« Ah moi, je ne suis pas de gauche ! » : LE DIVORCE FINAL
Y avait du pneu qui cramait, vendredi, sur Poulainville (Somme).
C’était chez Endel, un sous-traitant d’Engie, en charge de la « maintenance industrielle ».
C’était le troisième jour de grève, pour les NAO, les négociations sur les salaires, et les gars étaient assis devant le grillage, devant la fumée noire, comme face à un barbecue géant. Y en avait un, au bord de la route, qui levait les bras à chaque camion, pour susciter un coup de klaxon, en soutien, et le plus souvent ça marchait.
En trois chiffres, Frédéric, le délégué CGT, m’a très bien résumé la situation : 17 millions de bénéfices (dont 8 millions de CICE) 10 millions de dividendes (remontés vers la maison-mère, Engie) 5 millions d’E pour un millier de cadres (et assimilés).
Et pour les 5000 salariés restants ? 1,3 million à se partager, +0,25 euros d’augmentation !
« Et les investissements ? je demande.
- Bah, l’investissement, regarde la tête du bâtiment : y a des fuites d’eau dans le bureau du directeur… »
J’y allais en reporter.
Mais en candidat, quand même, aussi (j’ai tendance à l’oublier).
Alors, j’ai sorti mes petits documents.
« Ah moi, je ne vote plus, qu’il me sort, Frédéric. C’est par la rue que ça va passer. Je ne suis plus inscrit sur les listes électorales. »
Bon, ben merde, moins une voix. Je me tourne vers son collègue Philippe, CGT aussi :
« C’est une candidature de gauche, que je me présente.

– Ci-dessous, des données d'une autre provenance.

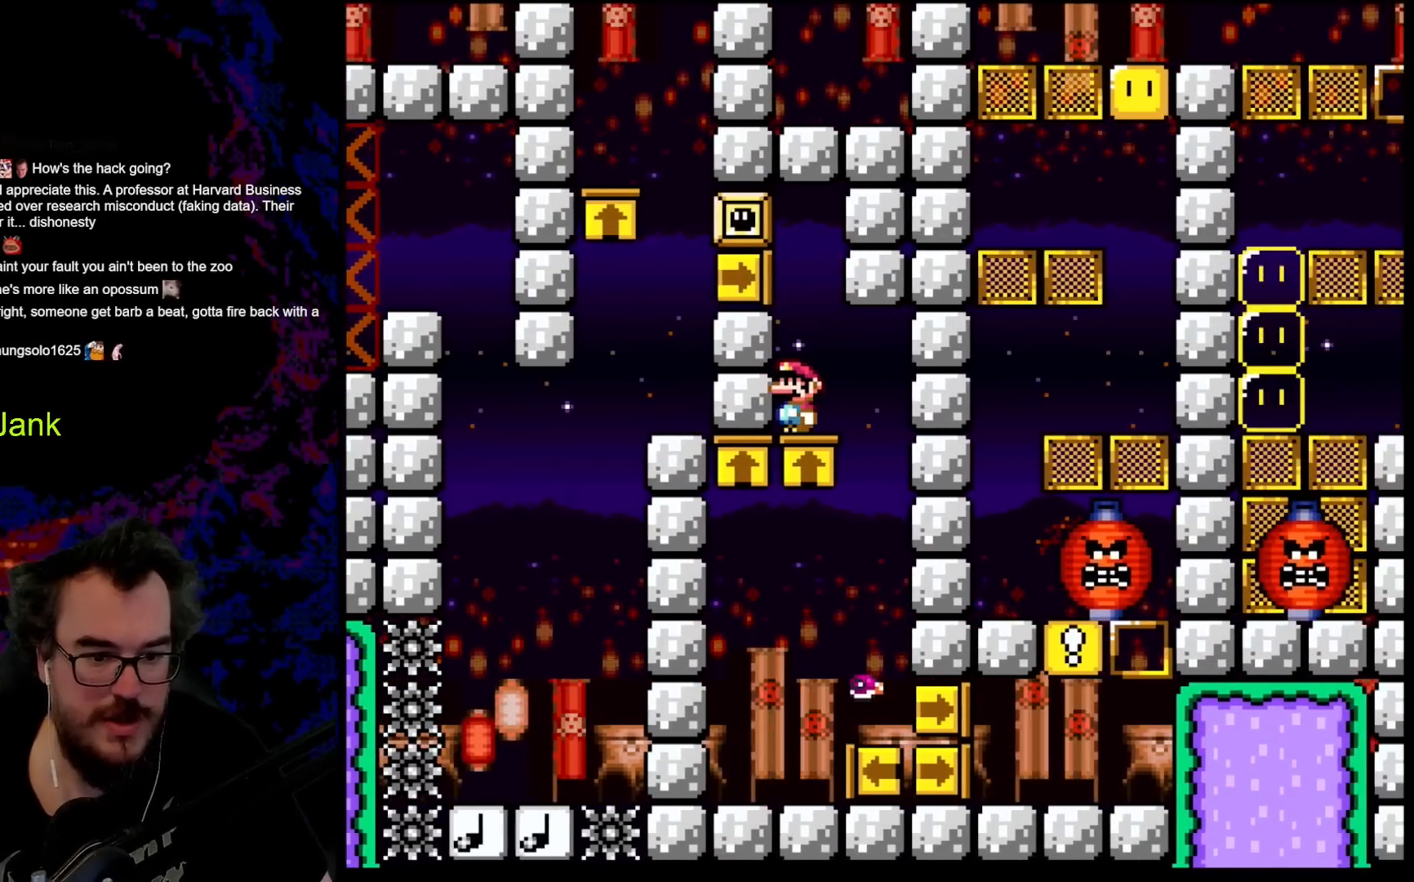
{"buttons": ["B", "Y"], "events": []}
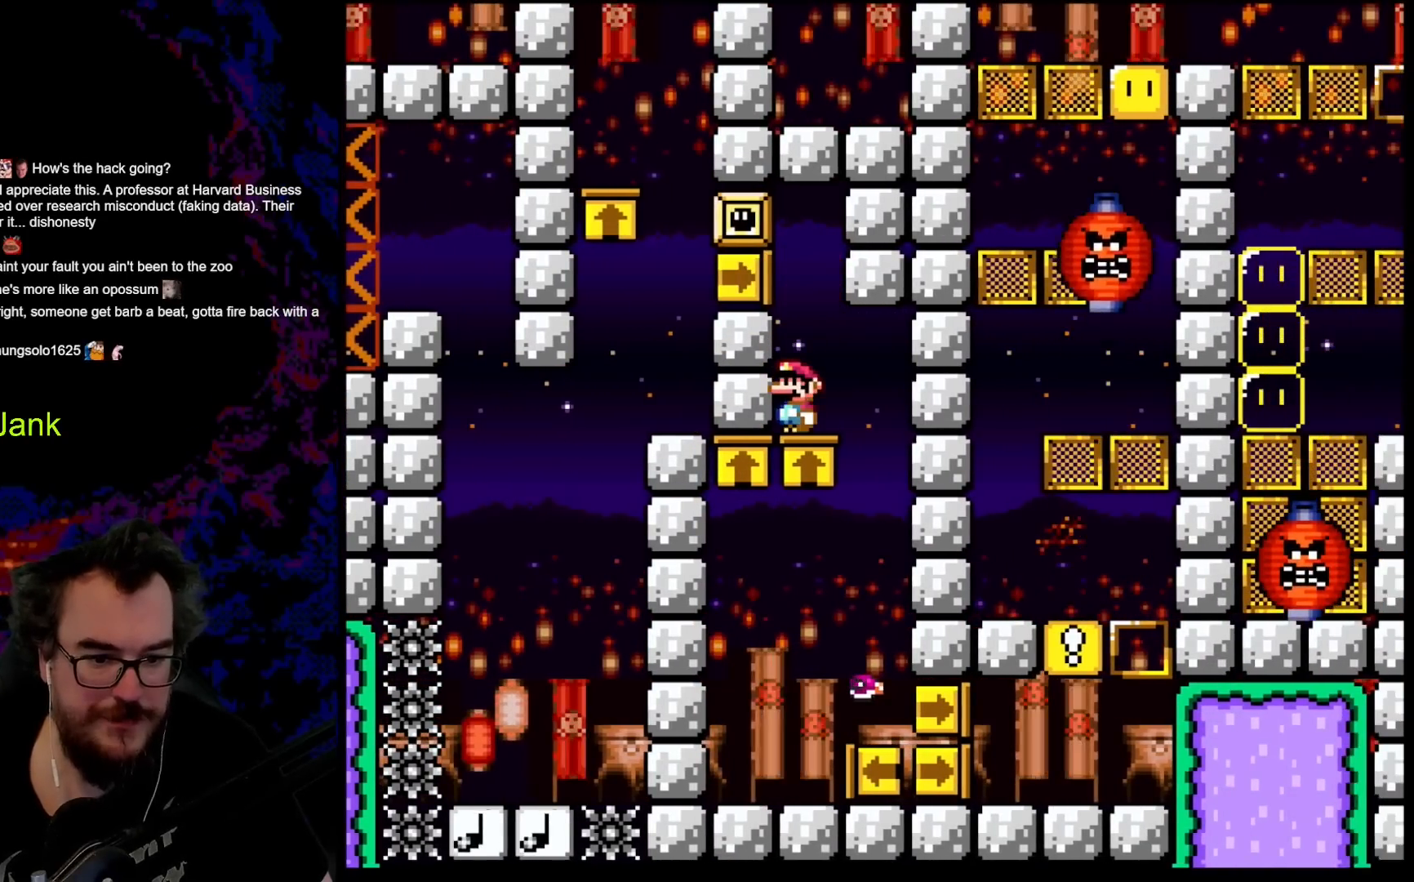
{"buttons": [], "events": [[367, "B", "up"], [400, "Y", "up"]]}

- Ah non, moi, je ne suis pas de gauche », qu’il m’annonce.
Re-ben merde. Je m’attends à tout, maintenant. C’est tellement devenu le bazar politique : un cégétiste mariniste ? fillonniste ? macroniste ?
« Non, poursuit Philippe, moi je serai plutôt Jean-Luc Mélenchon… » Je suis paumé. A la fois je m’y retrouve et je m’y perds. Comme estomaqué, silencieux. « Parce que les socialistes, là, avec leur loi Travail et tout, on se dit qu’on aurait presque mieux fait de voter à droite ! »

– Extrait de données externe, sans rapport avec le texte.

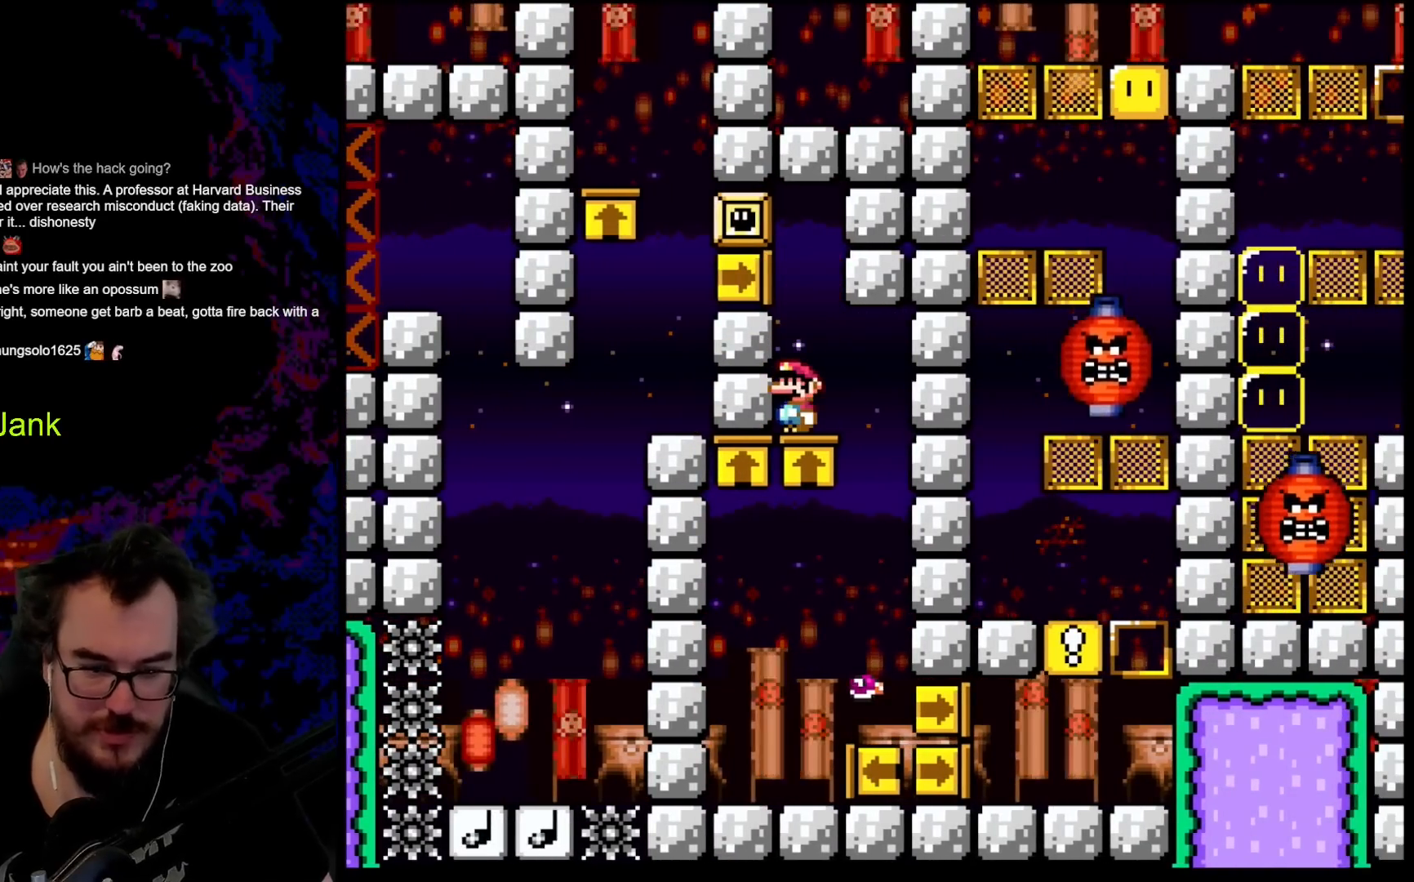
{"buttons": [], "events": []}
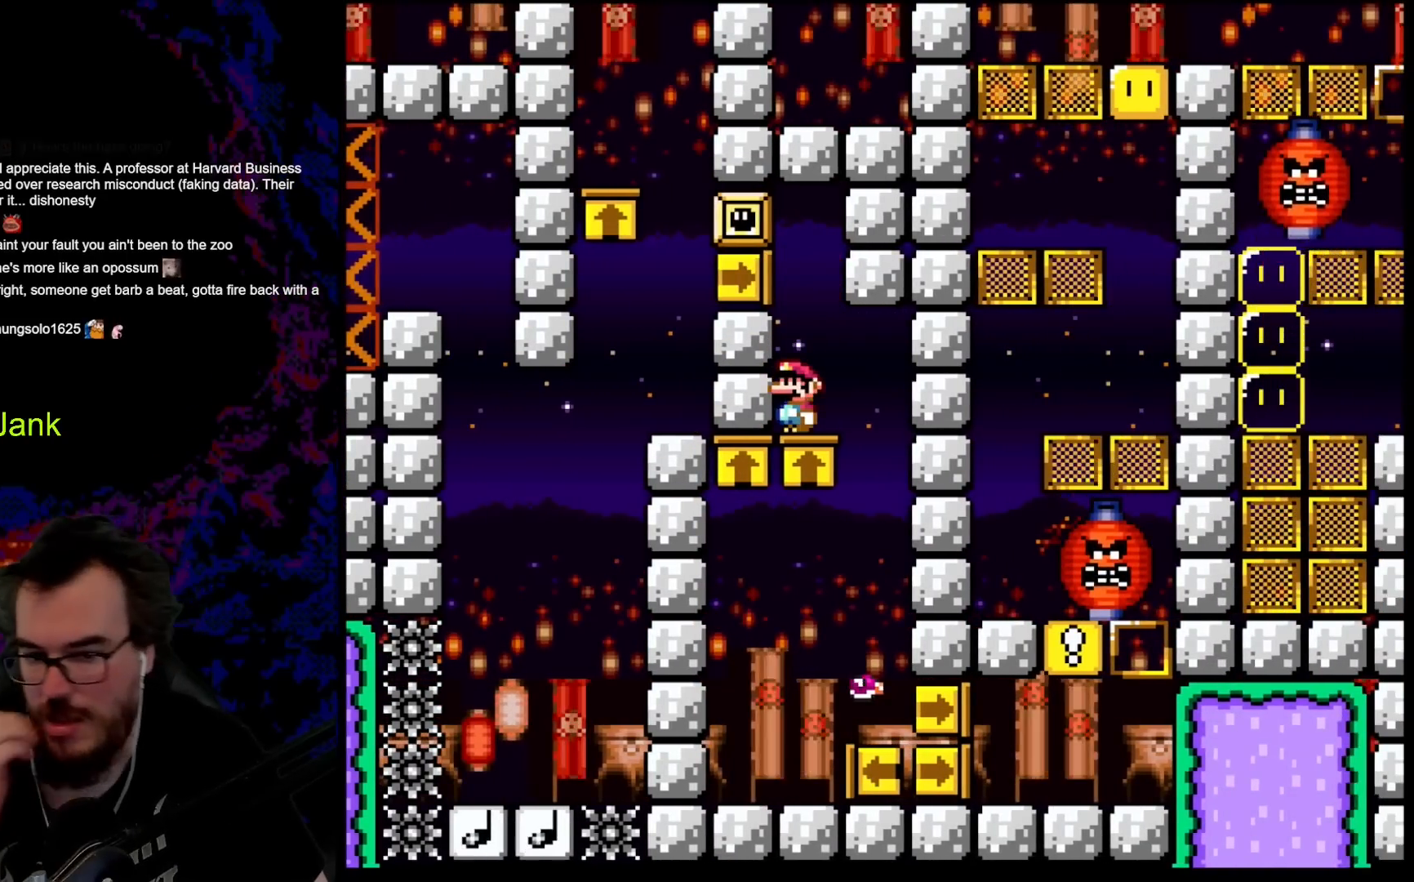
{"buttons": [], "events": []}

C’est peut-être le pire du pire qu’Hollande aura fait, avec sa bande : défigurer la gauche, rendre ce mot haïssable, et surtout chez les ouvriers-employés. Comme un divorce final. Et ça, c’est chez des délégués. CGT. En grève depuis trois. « La fraction la plus consciente du prolétariat », comme on causait dans les manuels léninistes. Vous imaginez le no man’s land, du coup, derrière eux ? Le néant sur lequel nous devons reconstruire ?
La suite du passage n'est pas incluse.